I tell him there are fir trees cut in rounds and drying for an occasion just such as this. He’s from Franklin County, Virginia. He is not interested in fir trees. He wants hardwood, hickory or cherry or apple. The fir we will cut for the fire pit. Regretfully, I tell him we’ll need a lot of fire wood knowing the nights are getting cold abut four in the afternoon now.
He asks how many people are coming over on the week end. On this point Lewie and I are cut from the same cloth. “I have no idea,” I confess and he just laughs. “Better make two butts,” he says and I agree.
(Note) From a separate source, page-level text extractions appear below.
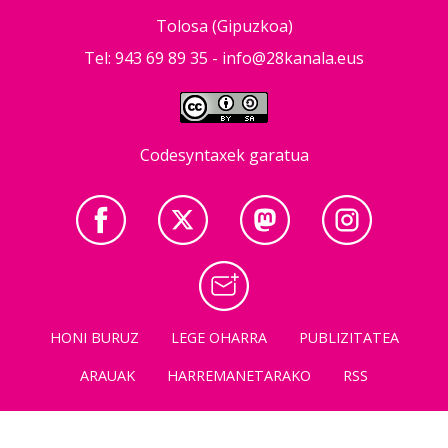
Tolosa (Gipuzkoa)
Tel: 943 69 89 35 -
info@28kanala.eus
Codesyntaxek garatua
HONI BURUZ
LEGE OHARRA
PUBLIZITATEA
ARAUAK
HARREMANETARAKO
RSS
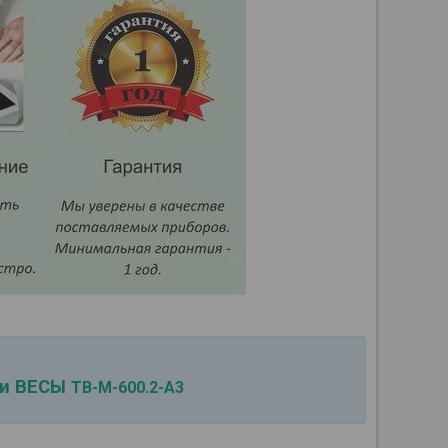
ии ВЕСЫ
ТВ-М-600.2-А3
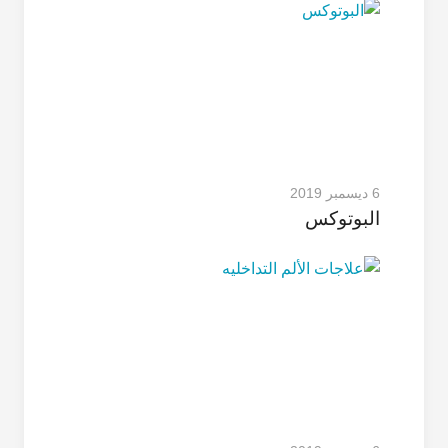
6 ديسمبر 2019
البوتوکس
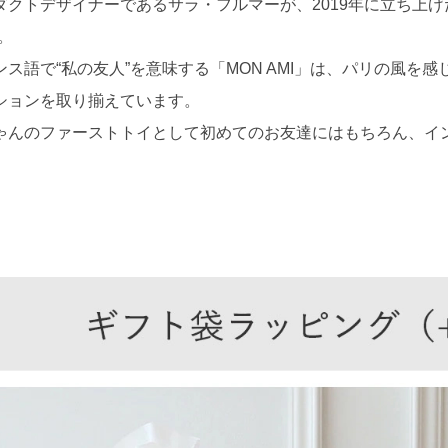
ダクトデザイナーであるサラ・フルマーが、2019年に立ち上げた新
。
ンス語で“私の友人”を意味する「MON AMI」は、パリの風を
ションを取り揃えています。
ゃんのファーストトイとして初めてのお友達にはもちろん、イ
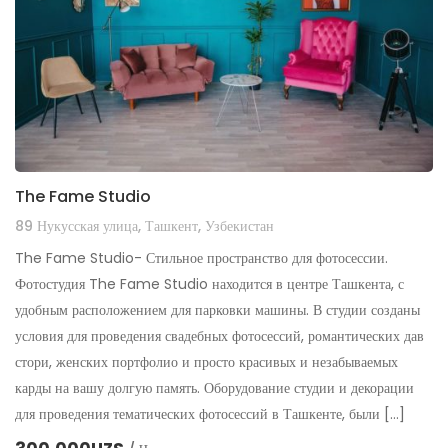
The Fame Studio
89 Нукусская улица, Ташкент, Узбекистан
The Fame Studio- Стильное пространство для фотосессии.
Фотостудия The Fame Studio находится в центре Ташкента, с
удобным расположением для парковки машины. В студии созданы
условия для проведения свадебных фотосессий, романтических дав
стори, женских портфолио и просто красивых и незабываемых
карды на вашу долгую память. Оборудование студии и декорации
для проведения тематических фотосессий в Ташкенте, были […]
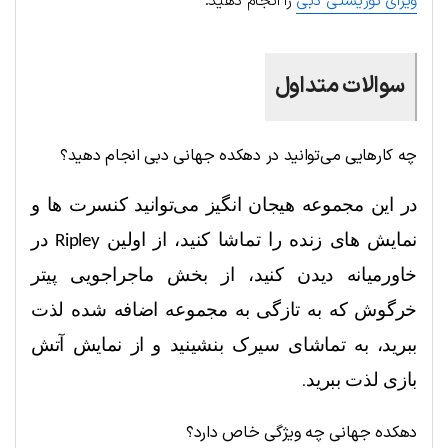
ویزای توریستی دبی
را انجام دهید.
سوالات متداول
چه کارهایی می‌توانید در دهکده جها‌نی د‌بی انجام دهید؟
در این مجموعه هیجان انگیز می‌توانید کنسرت ها و
نمایش های زنده را تماشا کنید، از اولین
در
Ripley
خاورمیانه دیدن کنید، از بخش ماجراجویی پیتر
خرگوش که به تازگی به مجموعه اضافه شده لذت
ببرید، به تماشای سیرک بنشینید و از نمایش آتش
بازی لذت ببرید
.
دهکده جهانی چه ویژگی خاص دارد؟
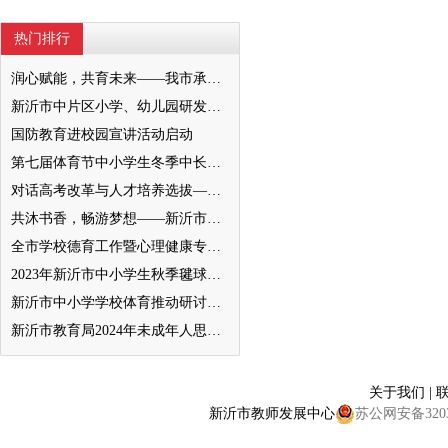
热门排行
润心赋能，共育未来——我市承办徐州市“润心”行动暨家庭教育宣传周展示活动
新沂市中片区小学、幼儿园研发卓越课程暨班主任素养提升培训活动举行
国防教育进校园宣讲活动启动
第七届体育节中小学生冬季中长跑、跳绳比赛举行
对话高考改革与人才培养选拔——我与清北教授面对面
共沐书香，畅游梦想——新沂市缔造完美教室名师工作室到唐店尚营小学捐赠图书
全市学校德育工作暨心理健康专项督导迎检会议召开
2023年新沂市中小学生秋季毽球比赛举行
新沂市中小学学校体育推动研讨会举行
新沂市教育局2024年未成年人思想道德建设工作品牌——家校共育新活力“5A家庭教育陪跑行动”
关于我们
|
新沂市教师发展中心
苏公网安备32038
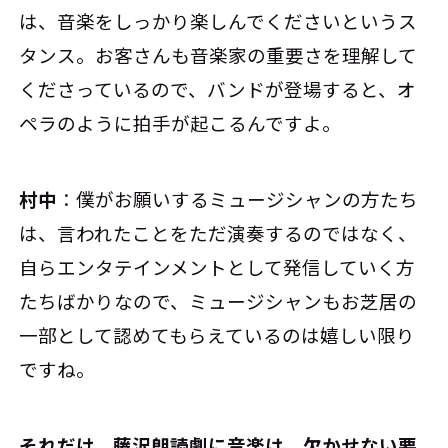
は、音楽をしっかり楽しんでくださいというス
タンス。お客さんも音楽家の重要さを理解して
くださっているので、バンドが登場すると、オ
ペラのように拍手が起こるんですよ。
村中
：僕がお願いするミュージシャンの方たち
は、言われたことをただ演奏するのではなく、
自らエンタテインメントとして発信していく方
たちばかりなので、ミュージシャンもお芝居の
一部として認めてもらえているのは嬉しい限り
ですね。
――それだけ、藤沢朗読劇に音楽は、欠かせない要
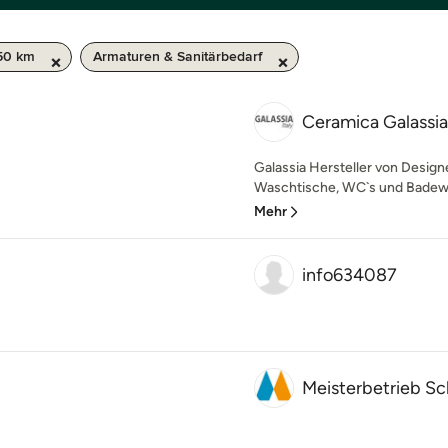
 50 km
Armaturen & Sanitärbedarf
Ceramica Galassi
Galassia Hersteller von Design
Waschtische, WC`s und Badewa
Mehr
info634087
Meisterbetrieb Sc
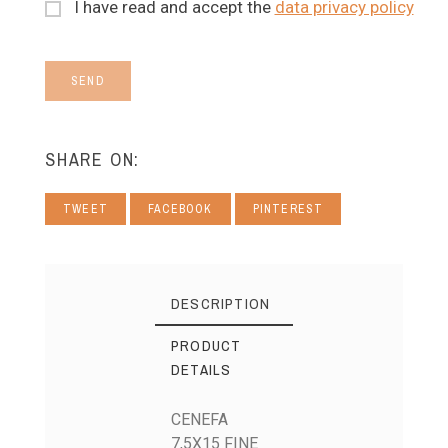
I have read and accept the
data privacy policy
SEND
SHARE ON:
TWEET
FACEBOOK
PINTEREST
DESCRIPTION
PRODUCT
DETAILS
CENEFA
7,5X15 FINE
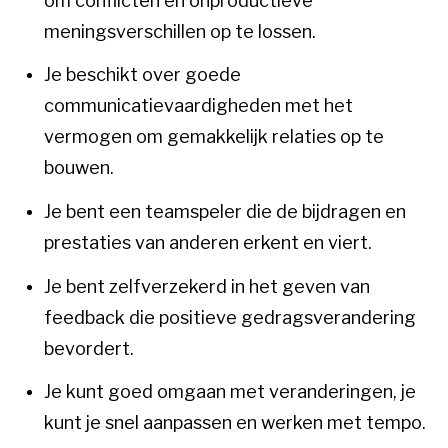
om conflicten en onproductieve
meningsverschillen op te lossen.
Je beschikt over goede
communicatievaardigheden met het
vermogen om gemakkelijk relaties op te
bouwen.
Je bent een teamspeler die de bijdragen en
prestaties van anderen erkent en viert.
Je bent zelfverzekerd in het geven van
feedback die positieve gedragsverandering
bevordert.
Je kunt goed omgaan met veranderingen, je
kunt je snel aanpassen en werken met tempo.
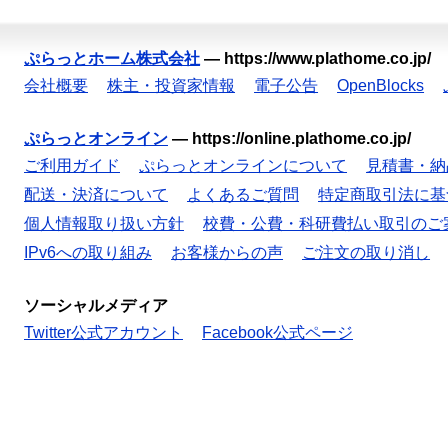
ぷらっとホーム株式会社
—
https://www.plathome.co.jp/
会社概要
株主・投資家情報
電子公告
OpenBlocks
ぷらっとオンライン
—
https://online.plathome.co.jp/
ご利用ガイド
ぷらっとオンラインについて
見積書・納
配送・決済について
よくあるご質問
特定商取引法に基
個人情報取り扱い方針
校費・公費・科研費払い取引のご
IPv6への取り組み
お客様からの声
ご注文の取り消し
ソーシャルメディア
Twitter公式アカウント
Facebook公式ページ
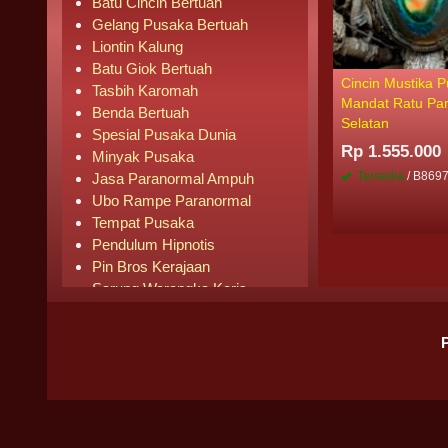
Batu Cincin Bertuah
Gelang Pusaka Bertuah
Liontin Kalung
Batu Giok Bertuah
Cincin Mustika 
Tasbih Karomah
Mandat Ratu Pan
Benda Bertuah
Selatan
Spesial Pusaka Dunia
Rp 1.555.000
Minyak Pusaka
Tersedia
/ B869
Jasa Paranormal Ampuh
Ubo Rampe Paranormal
Tempat Pusaka
Pendulum Hipnotis
Pin Bros Kerajaan
Sarung Warangka Keris
Buku Mistik
Buku Agama
Pipa Rokok
Senjata Knife
Pusaka Laris Terjual
BADAN HUKUM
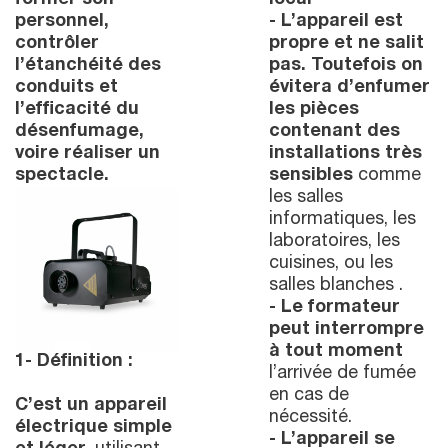
former son
local
personnel,
- L’appareil est
contrôler
propre et ne salit
l’étanchéité des
pas. Toutefois on
conduits et
évitera d’enfumer
l’efficacité du
les pièces
désenfumage,
contenant des
voire réaliser un
installations très
spectacle.
sensibles
comme
les salles
informatiques, les
laboratoires, les
cuisines, ou les
salles blanches .
- Le formateur
peut interrompre
à tout moment
1- Définition :
l’arrivée de fumée
en cas de
C’est un appareil
nécessité.
électrique simple
- L’appareil se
Lil cuz Kelly happily curls up on the porch and listens to the plan. She may be a long way from Windy Gap but this conversation is familiar. Lewie and I have been planning some kind of party most of our lives. We weigh the pros and cons of North Carolina brine and Texas brine. Brine is that salt infested mixture you pour on cheap cuts of meat. Lewie laments that he didn’t bring his North Carolina recipe. We go on line. And when we Google brine I am amazed, overwhelmed and confused by the 100s of entries detailing how to barbecue.
The one entitled “good barbecuing begins with smoke” really got me. Our family has smoked meats since they buried wild boar underground and it doesn’t begin with the smoke. It begins with an ax.
Lewie climbs up and starts cutting cherry wood for the fire. Through the trees I hear a sound I do not want to hear. Honk Honk Honk. We turn to see a flock of geese in perfect fall formation, trumpeting the passage of a season.
Lewie tosses a few branches down and I stack them by the fire pit as I have done a hundred times with this cousin who has traveled across the country to help me cherish the last days of sunlight and hold back time just as long as we can.